La conservazione delle aree marine è un passaggio importantissimo per la mitigazione del cambiamento climatico, che può contribuire al sequestro del carbonio e promuovere l’adattamento ecologico e sociale alle alterazioni delle temperature. Questi sono, in estrema sintesi, i risultati di uno studio condotto dagli scienziati del National Center for Scientific Research, presso l’Università di Parigi e pubblicato sulla rivista One Earth.
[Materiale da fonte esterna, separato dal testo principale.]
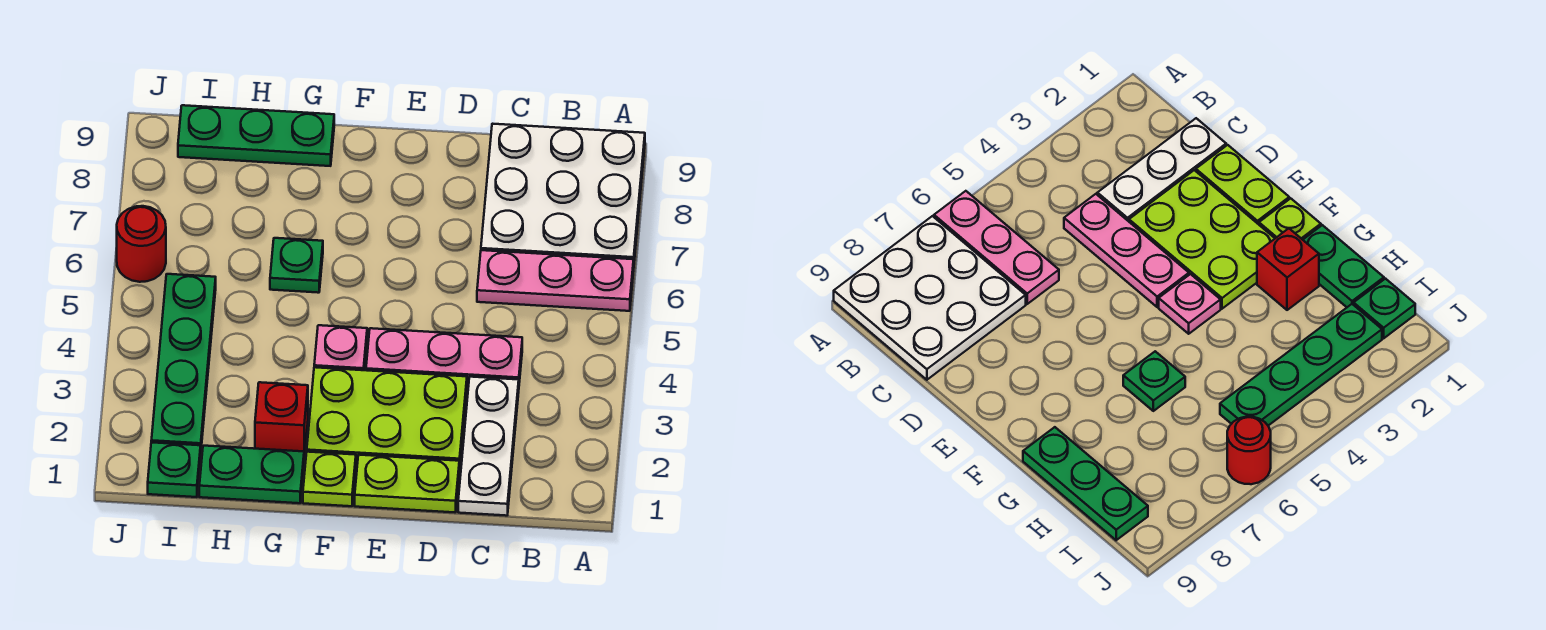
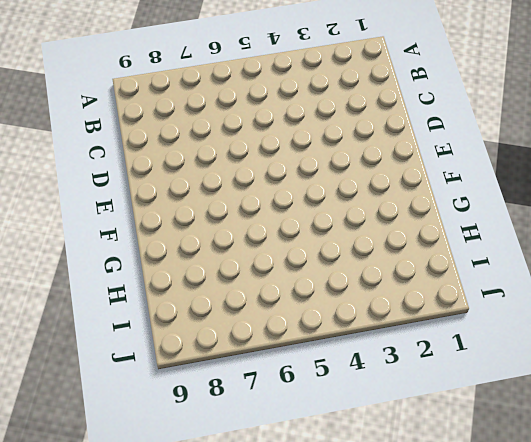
none -> pink plate A6:C6 level 1
none -> white plate A7:C9 level 1
none -> white plate C1:C3 level 1

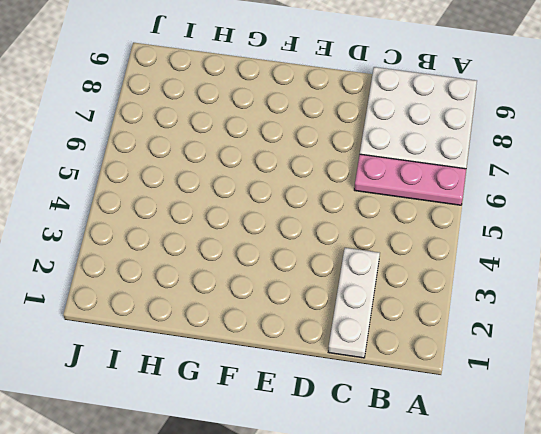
none -> pink plate C4:E4 level 1
none -> lime plate D1:E1 level 1
none -> lime plate D2:F3 level 1

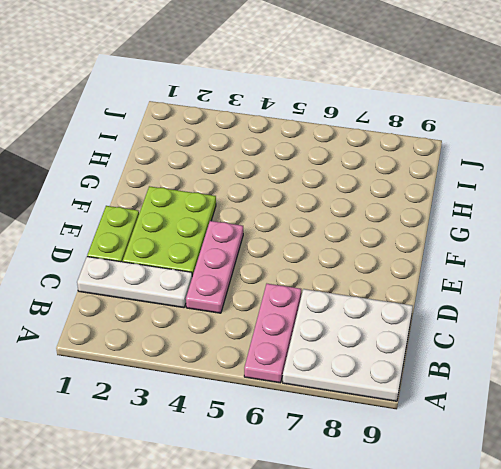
none -> lime plate F1 level 1
none -> pink plate F4 level 1
none -> green plate G1:H1 level 1

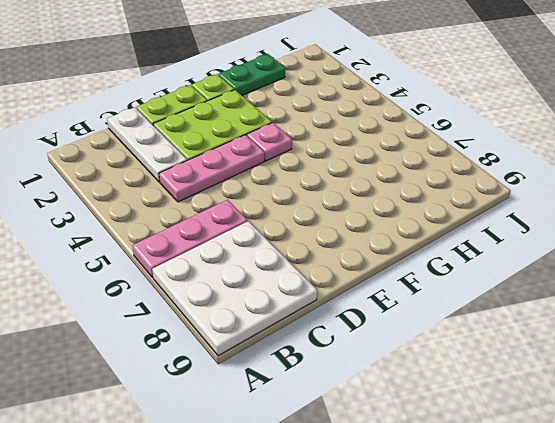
none -> red brick G2 level 1
none -> green plate G6 level 1
none -> green plate G9:I9 level 1

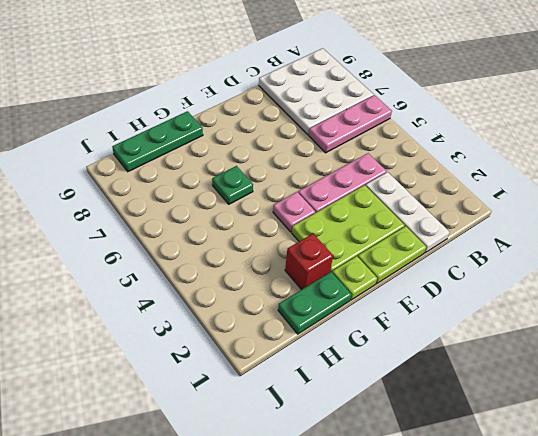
none -> green plate I1 level 1
none -> green plate I2:I5 level 1
none -> red round brick J6 level 1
Il team, guidato da Joachim Claudet, ha esaminato il ruolo e la funzione delle aree marine protette nella preservazione delle piante e degli animali. “L’istituzione di aree marine protette – afferma Claudet – rappresenta una strategia sempre più comune per promuovere soluzioni basate sulla salute degli oceani, ma le evidenze scientifiche a sostegno della loro efficacia restano poche e frammentarie”.
Il gruppo di ricerca ha esaminato 22.403 pubblicazioni relative a 241 aree marine protette. Gli autori hanno scoperto che il sequestro del carbonio nelle aree marine protette è aumentato significativamente, specialmente nelle aree in cui erano presenti fanerogame e mangrovie e nelle zone in cui era vietata la pesta a strascico. “Allo stesso tempo – continuano gli studiosi – le aree marine protette risultavano più biodiverse, con una maggiore ricchezza di specie e associate a benefici anche per l’uomo. Le aree marine protette avevano una maggiore sicurezza alimentare. Nelle zone che abbiamo considerato, bassi livelli di protezione non hanno generato benefici, mentre l’aumento della ricchezza di specie e del reddito dei pescatori si verificava solo nelle aree completamente protette, dove le attività di pesca sono vietate”.